__EXCERPTED DATA__:
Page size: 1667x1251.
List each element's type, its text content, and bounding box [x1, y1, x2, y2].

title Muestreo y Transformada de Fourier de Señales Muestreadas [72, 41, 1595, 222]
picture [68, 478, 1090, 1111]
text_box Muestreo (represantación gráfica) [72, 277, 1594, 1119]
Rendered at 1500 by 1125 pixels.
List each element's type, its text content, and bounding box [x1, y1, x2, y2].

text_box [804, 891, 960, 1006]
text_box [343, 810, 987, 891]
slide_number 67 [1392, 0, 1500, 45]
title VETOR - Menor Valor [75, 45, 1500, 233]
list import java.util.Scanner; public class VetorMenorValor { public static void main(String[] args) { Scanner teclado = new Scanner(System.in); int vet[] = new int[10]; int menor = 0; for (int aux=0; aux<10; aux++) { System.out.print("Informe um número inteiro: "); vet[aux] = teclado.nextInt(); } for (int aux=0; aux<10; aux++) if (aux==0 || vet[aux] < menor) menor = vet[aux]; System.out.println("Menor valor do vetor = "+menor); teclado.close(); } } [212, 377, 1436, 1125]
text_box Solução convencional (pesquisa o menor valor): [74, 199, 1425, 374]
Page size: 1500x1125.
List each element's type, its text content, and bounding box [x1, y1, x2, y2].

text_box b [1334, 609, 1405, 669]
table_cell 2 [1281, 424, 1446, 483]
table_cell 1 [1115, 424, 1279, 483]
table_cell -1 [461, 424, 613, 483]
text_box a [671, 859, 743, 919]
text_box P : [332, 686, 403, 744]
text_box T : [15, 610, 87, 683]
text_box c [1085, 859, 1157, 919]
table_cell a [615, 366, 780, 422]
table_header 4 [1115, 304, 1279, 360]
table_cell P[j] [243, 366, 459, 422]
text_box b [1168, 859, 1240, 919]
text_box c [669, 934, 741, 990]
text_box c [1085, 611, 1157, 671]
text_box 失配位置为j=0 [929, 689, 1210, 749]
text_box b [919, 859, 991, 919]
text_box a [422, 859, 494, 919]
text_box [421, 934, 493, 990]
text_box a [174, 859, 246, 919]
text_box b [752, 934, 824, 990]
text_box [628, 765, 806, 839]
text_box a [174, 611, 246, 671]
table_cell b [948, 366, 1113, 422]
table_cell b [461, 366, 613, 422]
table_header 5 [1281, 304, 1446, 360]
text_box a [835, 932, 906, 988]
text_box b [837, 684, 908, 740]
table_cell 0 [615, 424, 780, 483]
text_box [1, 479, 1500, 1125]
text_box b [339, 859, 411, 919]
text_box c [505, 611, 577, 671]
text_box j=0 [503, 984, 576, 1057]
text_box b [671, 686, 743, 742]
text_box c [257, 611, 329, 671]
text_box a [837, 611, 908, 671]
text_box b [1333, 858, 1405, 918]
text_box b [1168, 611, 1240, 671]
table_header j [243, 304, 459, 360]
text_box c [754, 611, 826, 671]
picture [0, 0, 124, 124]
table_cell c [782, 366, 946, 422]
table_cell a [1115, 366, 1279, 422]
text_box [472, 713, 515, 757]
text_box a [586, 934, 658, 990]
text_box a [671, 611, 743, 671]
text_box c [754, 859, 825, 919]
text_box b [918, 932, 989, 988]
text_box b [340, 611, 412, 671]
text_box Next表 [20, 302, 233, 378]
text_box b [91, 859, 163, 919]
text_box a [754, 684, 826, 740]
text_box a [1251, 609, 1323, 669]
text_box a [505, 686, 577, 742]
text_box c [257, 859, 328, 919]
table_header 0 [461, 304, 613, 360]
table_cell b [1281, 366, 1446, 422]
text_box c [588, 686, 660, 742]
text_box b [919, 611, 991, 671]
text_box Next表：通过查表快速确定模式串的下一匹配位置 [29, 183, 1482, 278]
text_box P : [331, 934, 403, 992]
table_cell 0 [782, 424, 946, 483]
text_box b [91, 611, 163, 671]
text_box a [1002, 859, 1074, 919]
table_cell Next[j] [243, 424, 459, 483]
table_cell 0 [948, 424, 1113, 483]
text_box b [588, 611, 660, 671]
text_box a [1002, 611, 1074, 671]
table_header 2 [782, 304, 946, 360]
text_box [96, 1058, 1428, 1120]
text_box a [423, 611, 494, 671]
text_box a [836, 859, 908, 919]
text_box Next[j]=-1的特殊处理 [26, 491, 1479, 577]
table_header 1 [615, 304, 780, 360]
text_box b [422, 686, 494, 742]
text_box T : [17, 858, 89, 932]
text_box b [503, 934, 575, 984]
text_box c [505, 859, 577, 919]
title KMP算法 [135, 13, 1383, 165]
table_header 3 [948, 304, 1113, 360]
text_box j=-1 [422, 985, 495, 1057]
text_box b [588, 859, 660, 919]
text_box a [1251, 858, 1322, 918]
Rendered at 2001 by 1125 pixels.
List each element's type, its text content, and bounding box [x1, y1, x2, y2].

__YOUR OBJECTIVE__: Every line of the material needs to be returned exactly.

__SOLUTION__:
Page size: 1667x1251.
List each element's type, its text content, and bounding box [x1, y1, x2, y2].

title Muestreo y Transformada de Fourier de Señales Muestreadas [72, 41, 1595, 222]
picture [68, 478, 1090, 1111]
text_box Muestreo (represantación gráfica) [72, 277, 1594, 1119]
Rendered at 1500 by 1125 pixels.
List each element's type, its text content, and bounding box [x1, y1, x2, y2].

text_box [804, 891, 960, 1006]
text_box [343, 810, 987, 891]
slide_number 67 [1392, 0, 1500, 45]
title VETOR - Menor Valor [75, 45, 1500, 233]
list import java.util.Scanner; public class VetorMenorValor { public static void main(String[] args) { Scanner teclado = new Scanner(System.in); int vet[] = new int[10]; int menor = 0; for (int aux=0; aux<10; aux++) { System.out.print("Informe um número inteiro: "); vet[aux] = teclado.nextInt(); } for (int aux=0; aux<10; aux++) if (aux==0 || vet[aux] < menor) menor = vet[aux]; System.out.println("Menor valor do vetor = "+menor); teclado.close(); } } [212, 377, 1436, 1125]
text_box Solução convencional (pesquisa o menor valor): [74, 199, 1425, 374]
Page size: 1500x1125.
List each element's type, its text content, and bounding box [x1, y1, x2, y2].

text_box b [1334, 609, 1405, 669]
table_cell 2 [1281, 424, 1446, 483]
table_cell 1 [1115, 424, 1279, 483]
table_cell -1 [461, 424, 613, 483]
text_box a [671, 859, 743, 919]
text_box P : [332, 686, 403, 744]
text_box T : [15, 610, 87, 683]
text_box c [1085, 859, 1157, 919]
table_cell a [615, 366, 780, 422]
table_header 4 [1115, 304, 1279, 360]
table_cell P[j] [243, 366, 459, 422]
text_box b [1168, 859, 1240, 919]
text_box c [669, 934, 741, 990]
text_box c [1085, 611, 1157, 671]
text_box 失配位置为j=0 [929, 689, 1210, 749]
text_box b [919, 859, 991, 919]
text_box a [422, 859, 494, 919]
text_box [421, 934, 493, 990]
text_box a [174, 859, 246, 919]
text_box b [752, 934, 824, 990]
text_box [628, 765, 806, 839]
text_box a [174, 611, 246, 671]
table_cell b [948, 366, 1113, 422]
table_cell b [461, 366, 613, 422]
table_header 5 [1281, 304, 1446, 360]
text_box a [835, 932, 906, 988]
text_box b [837, 684, 908, 740]
table_cell 0 [615, 424, 780, 483]
text_box [1, 479, 1500, 1125]
text_box b [339, 859, 411, 919]
text_box c [505, 611, 577, 671]
text_box j=0 [503, 984, 576, 1057]
text_box b [671, 686, 743, 742]
text_box c [257, 611, 329, 671]
text_box a [837, 611, 908, 671]
text_box b [1333, 858, 1405, 918]
text_box b [1168, 611, 1240, 671]
table_header j [243, 304, 459, 360]
text_box c [754, 611, 826, 671]
picture [0, 0, 124, 124]
table_cell c [782, 366, 946, 422]
table_cell a [1115, 366, 1279, 422]
text_box [472, 713, 515, 757]
text_box a [586, 934, 658, 990]
text_box a [671, 611, 743, 671]
text_box c [754, 859, 825, 919]
text_box b [918, 932, 989, 988]
text_box b [340, 611, 412, 671]
text_box Next表 [20, 302, 233, 378]
text_box b [91, 859, 163, 919]
text_box a [754, 684, 826, 740]
text_box a [1251, 609, 1323, 669]
text_box a [505, 686, 577, 742]
text_box c [257, 859, 328, 919]
table_header 0 [461, 304, 613, 360]
table_cell b [1281, 366, 1446, 422]
text_box c [588, 686, 660, 742]
text_box b [919, 611, 991, 671]
text_box Next表：通过查表快速确定模式串的下一匹配位置 [29, 183, 1482, 278]
text_box P : [331, 934, 403, 992]
table_cell 0 [782, 424, 946, 483]
text_box b [91, 611, 163, 671]
text_box a [1002, 859, 1074, 919]
table_cell Next[j] [243, 424, 459, 483]
table_cell 0 [948, 424, 1113, 483]
text_box b [588, 611, 660, 671]
text_box a [1002, 611, 1074, 671]
table_header 2 [782, 304, 946, 360]
text_box [96, 1058, 1428, 1120]
text_box a [423, 611, 494, 671]
text_box a [836, 859, 908, 919]
text_box Next[j]=-1的特殊处理 [26, 491, 1479, 577]
table_header 1 [615, 304, 780, 360]
text_box b [422, 686, 494, 742]
text_box T : [17, 858, 89, 932]
text_box b [503, 934, 575, 984]
text_box c [505, 859, 577, 919]
title KMP算法 [135, 13, 1383, 165]
table_header 3 [948, 304, 1113, 360]
text_box j=-1 [422, 985, 495, 1057]
text_box b [588, 859, 660, 919]
text_box a [1251, 858, 1322, 918]
Rendered at 2001 by 1125 pixels.
List each element's type, its text content, and bounding box [x1, y1, x2, y2].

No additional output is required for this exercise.